16 January 2016 12:48

Venezuela's President Nicolas Maduro speaks during a press conference at the Miraflores presidential palace in Caracas, Venezuela, Monday, Sept. 9, 2013. Venezuela's oil minister said Monday that sabotage caused an explosion and fire that killed more than 40 people last year at the South American country's largest petroleum refinery. Maduro blamed the opposition for the deadly explosion without offering any evidence substantiating his claims.(AP Photo/Ariana Cubillos)

Venezuelan President Nicolás Maduro has declared a 60-day nationwide economic emergency as his embattled government tries to tackle a deepening economic crisis.

The announcement on Friday came hours before Maduro delivered a much-anticipated state of the union address.

In his speech, Maduro promised to continue his statist economic model in the face of hardships he attributed to lower oil revenues and capitalist speculation.

The edict, which includes tax hikes, puts emergency measures in place to pay for food imports and welfare services in the oil-rich nation.

The move came as Venezuela’s central bank released key data for the first time since December 2014, showing that the economy shrank 7.1% and annual inflation hit 141.5% through September.

Venezuela sits atop the world’s largest proven oil reserves but the big slump in oil prices in the past 18 months has axed its revenues by 60%. Oil exports make up some 95% of Venezuela’s revenue.

Maduro and new Economy Minister Luis Salas have called for the need to protect social programs established by his predecessor, former President Hugo Chavez, from the drop in oil prices.

“The figures confirm a dire macroeconomic backdrop,” Goldman Sachs analyst Mauro Roca said, adding, “Under these conditions, the administration will find it increasingly difficult to continue servicing its external debt.”

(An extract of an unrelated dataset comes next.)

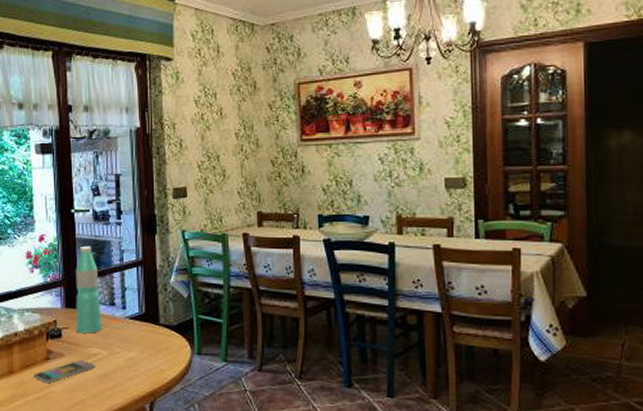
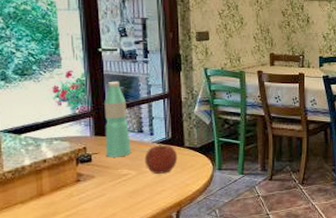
smartphone: present [33,359,95,384] -> none [64,179,125,203]
fruit: none [116,318,152,355] -> present [144,143,178,174]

But Salas said, “We want to reaffirm the people’s trust in the revolutionary government.”

The opposition United Democratic Roundtable won a victory over Maduro’s United Socialist Party in a December 2015 vote, and took control of the National Assembly for the first time since 1999, when Chavez had risen to power.

Newly-elected National Assembly Speaker Henry Ramos Allup has said he would find a way to have Maduro ousted within six months. Maduro’s presidential term will end in 2019.

The opposition accuses Maduro’s government of mismanaging the economy and leading the oil-rich country to poverty.